Architecture · PlusWellbeing.ai
From meal photo to FHIR
Details below are limited to what the product publicly does; internal specifics are simplified.
The feature sounds simple: photograph your lunch, get a nutrition log. The engineering problem is that every step of that sentence is probabilistic — vision models guess, food databases disagree, and health data has to end up in a format clinicians and other systems can trust. This is the pipeline that makes it dependable.

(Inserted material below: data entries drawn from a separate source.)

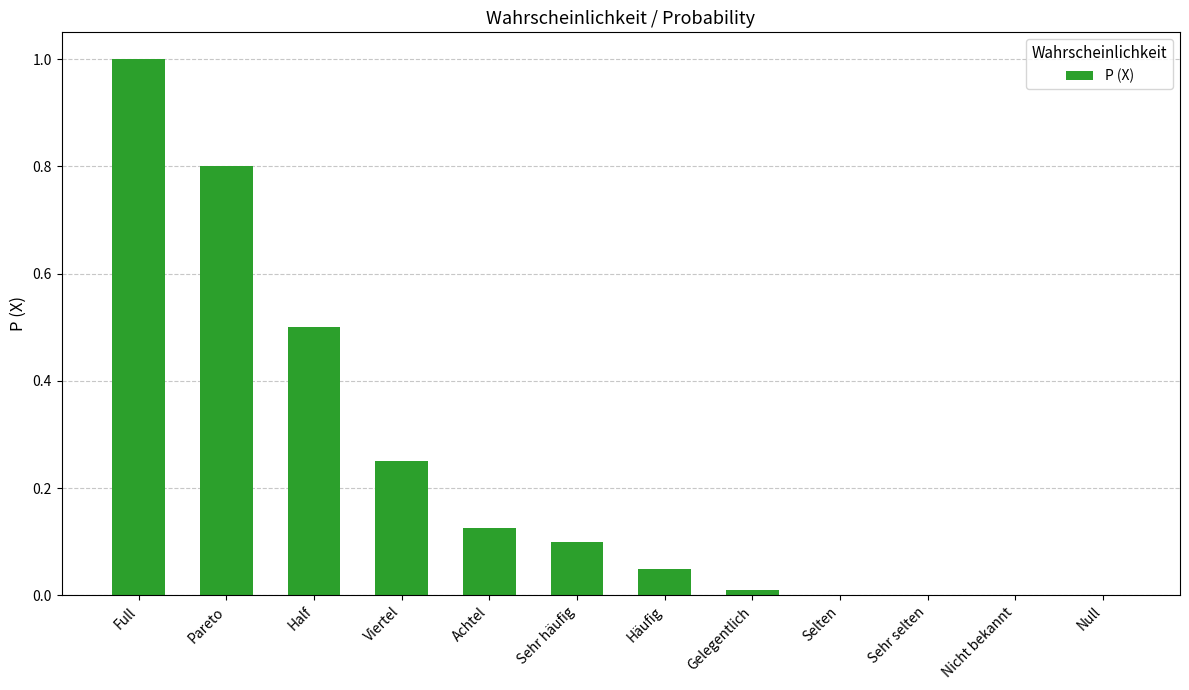

Which category has the highest value across all series?

Full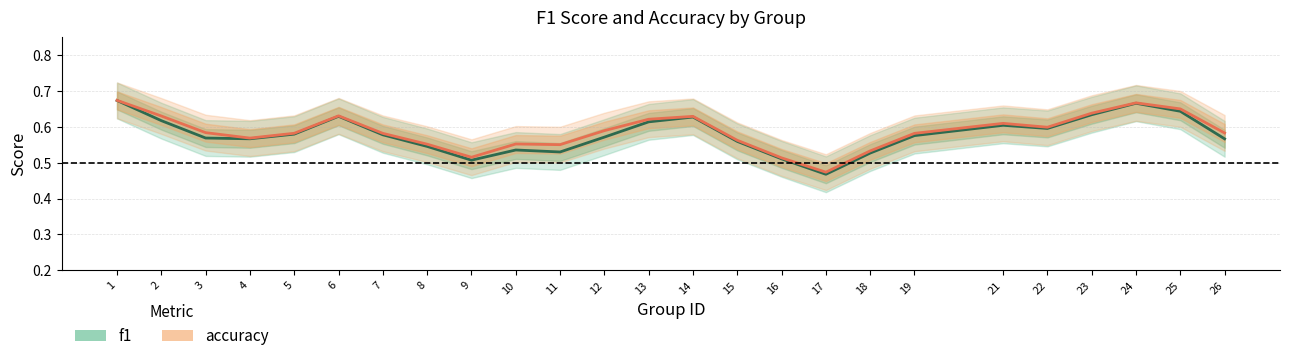

True or false: f1 and accuracy intersect in this chart.

False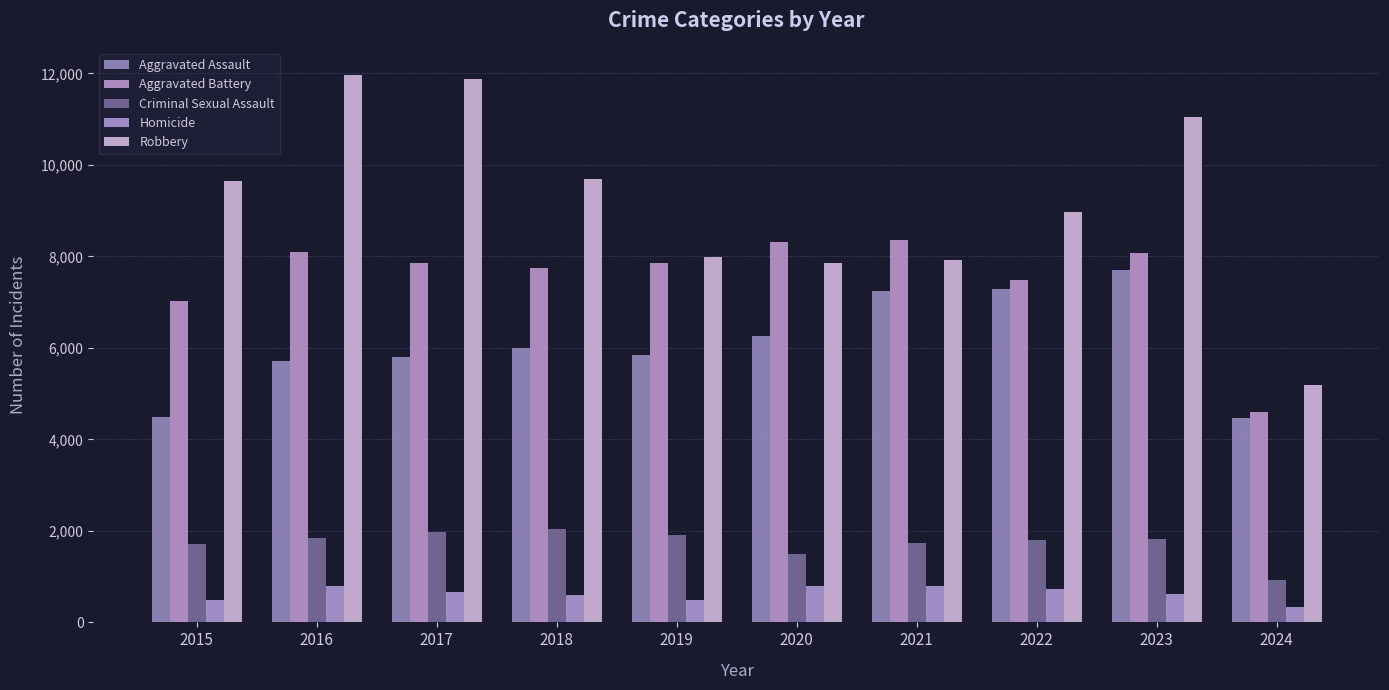

Count the number of categories in the chart.

10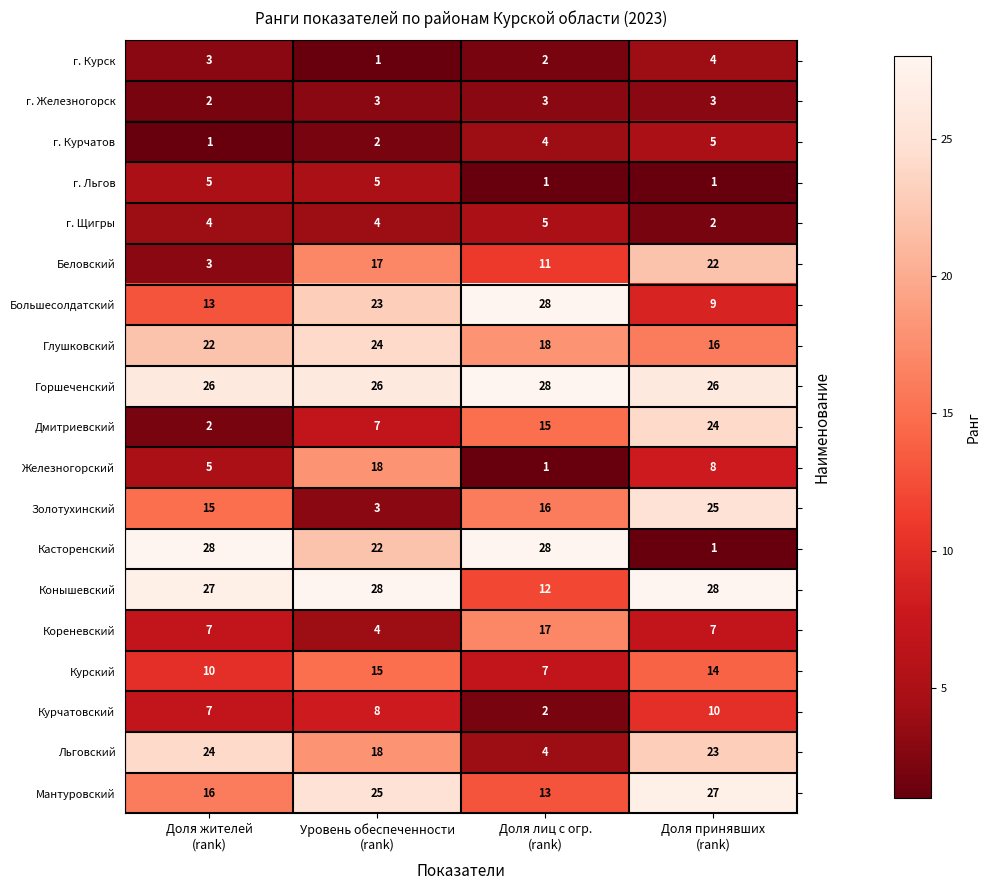

How many data points in Глушковский are less than 22?

2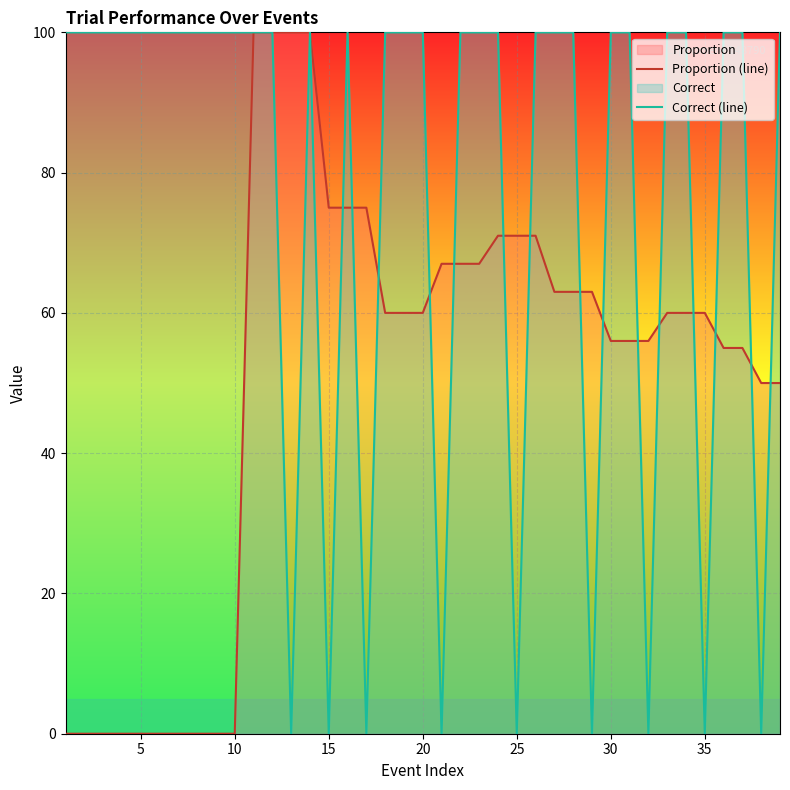

Between 5 and 26, which series saw the biggest shift?

Proportion (line)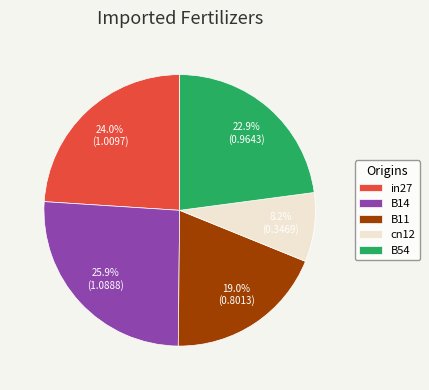

Combined, do B11 and B54 account for over 50%?

No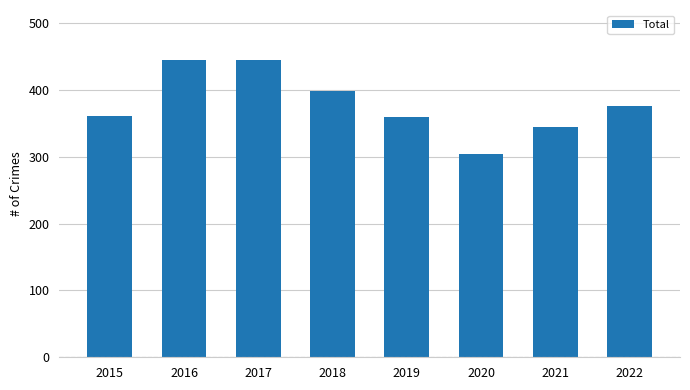

What is the value of the 6th bar from the left?

304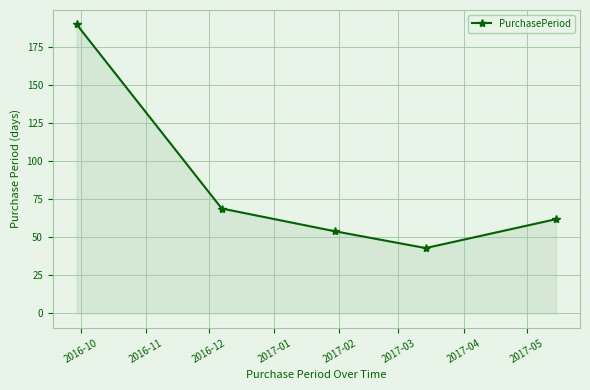

True or false: there are more than 0 points higher than both neighbors.

False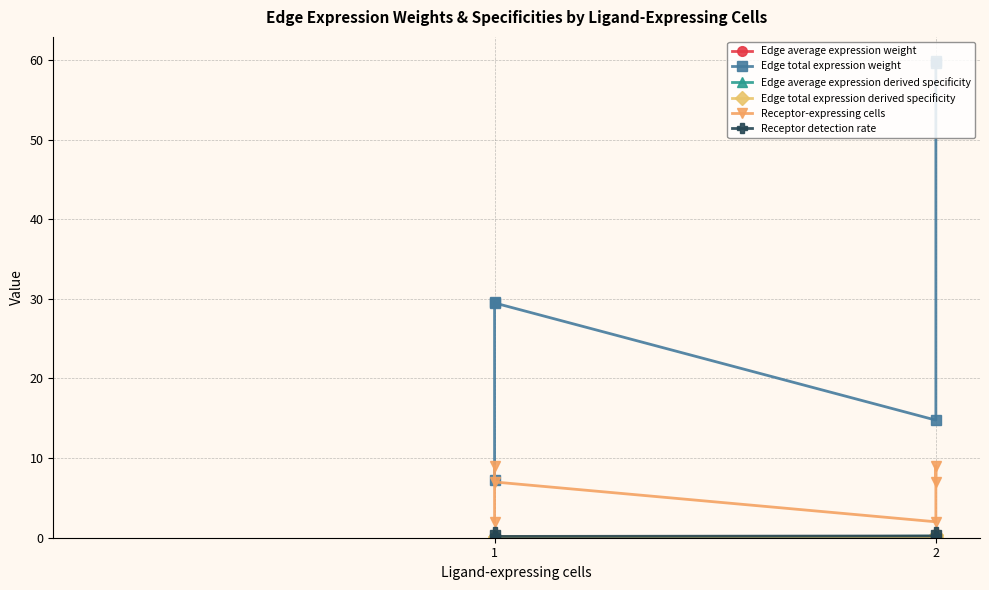

True or false: Edge total expression derived specificity has a value of 0.1 at 1.

True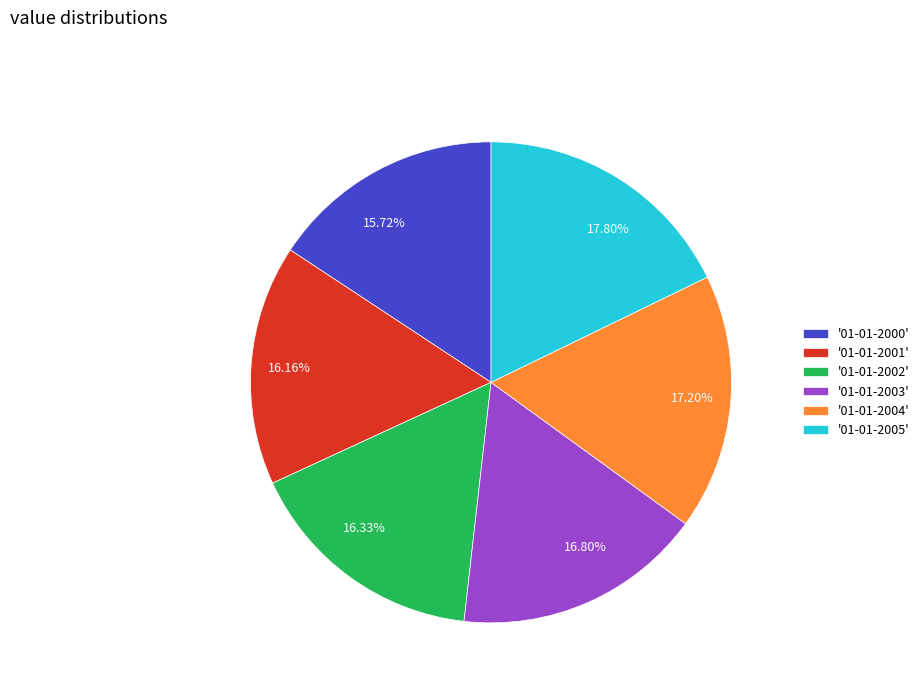

Is the sum of 17.80% and 17.20% greater than half?

No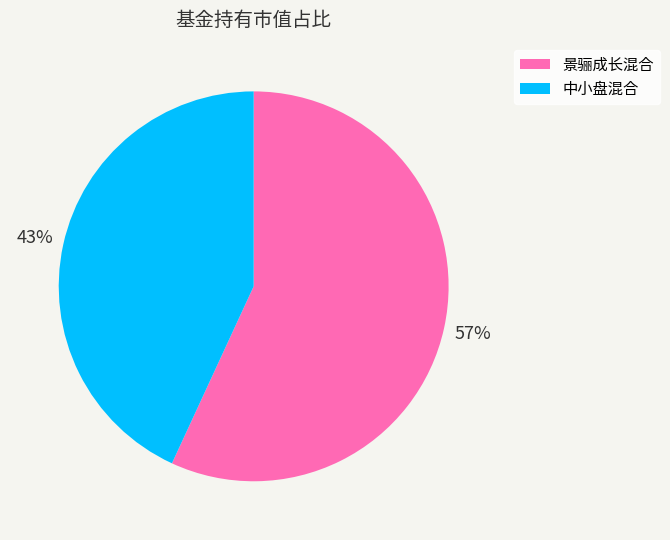

Is there any slice that represents more than half of the pie?

Yes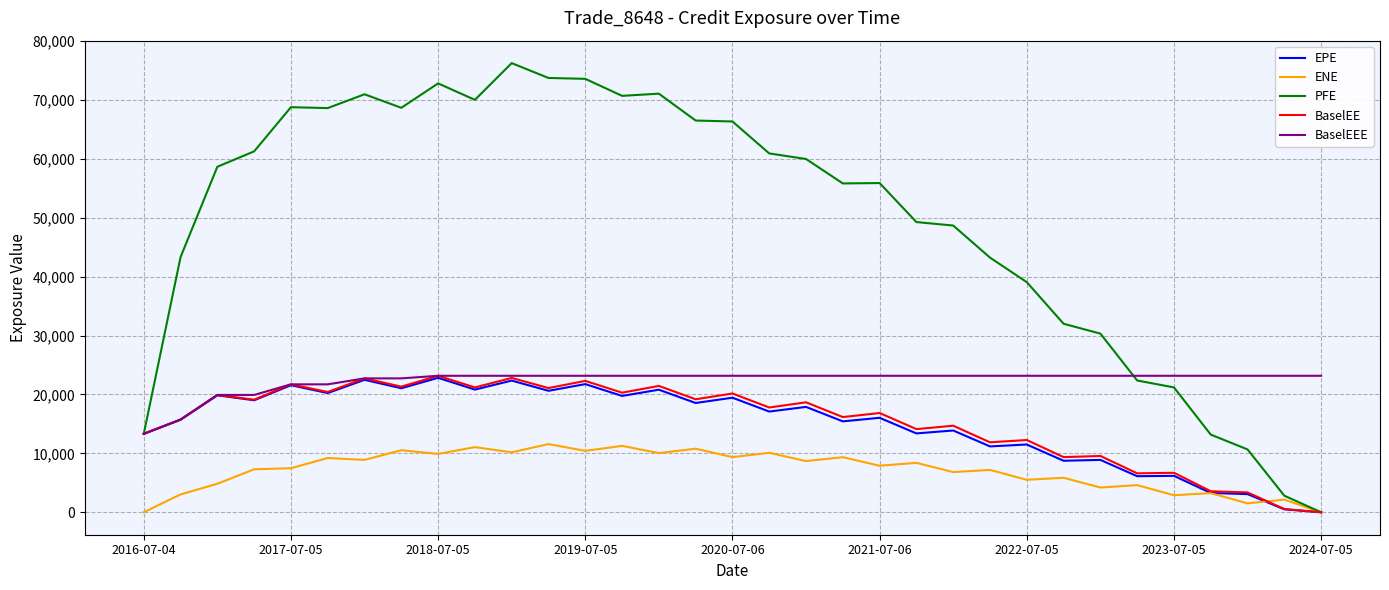

Which series has the widest spread of values?

PFE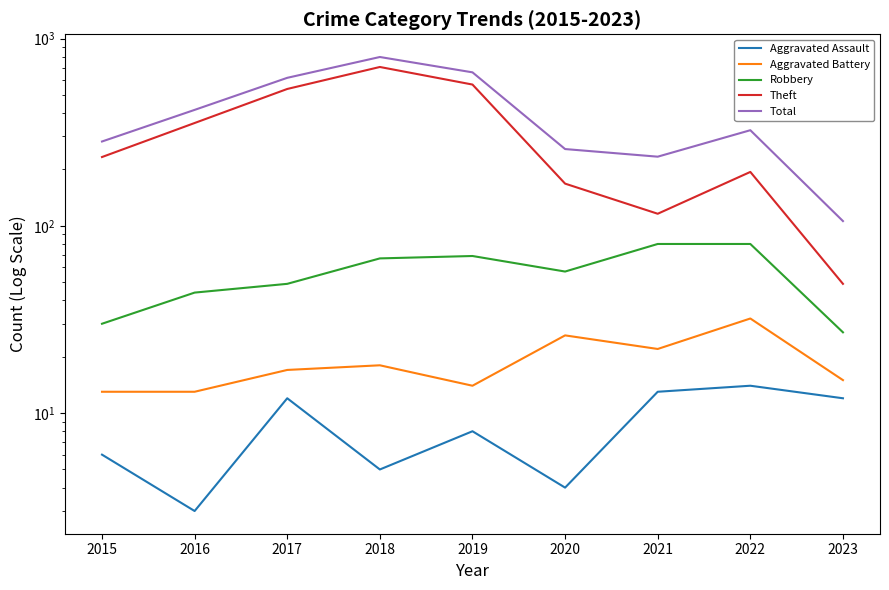

Which series has the largest total across all categories?

Total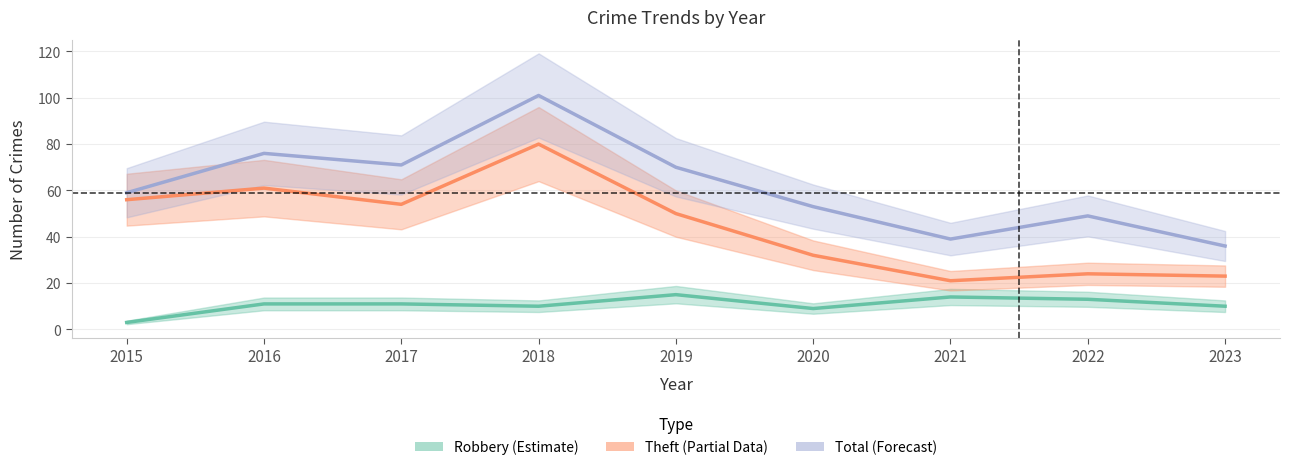

What is the average value of the Theft (Partial Data) series?

45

Schema-constrained, or it didn’t happen
The model call (Claude Sonnet 4.5 on Amazon Bedrock) is forced to return JSON matching a strict schema — ingredient names, quantities, units, confidence. Free-text answers are never parsed with regexes and hope; a response that fails validation is retried, and one that fails twice degrades to a “needs review” state instead of writing garbage into a health record. LLM output is treated like any other untrusted user input.
Why FHIR
The end of the pipeline isn’t a bespoke meals table — it’s a FHIR resource in Medplum. That one decision buys interoperability with the rest of the healthcare stack: care teams, analytics, and any future integration read the same standard resource, and access control comes with the platform instead of being reinvented.
Why streaming
A full pipeline run takes seconds — too long for a spinner. Results stream to the client over SSE as they’re produced, so the app shows ingredients appearing while macros and scoring are still in flight. Same total latency, entirely different feel.
The scoring pass at the end is deliberately boring: deterministic rules for allergen safety and plan fit, applied to the structured data — not another model call. When a number decides whether a meal is flagged for an allergy, you want arithmetic, not vibes.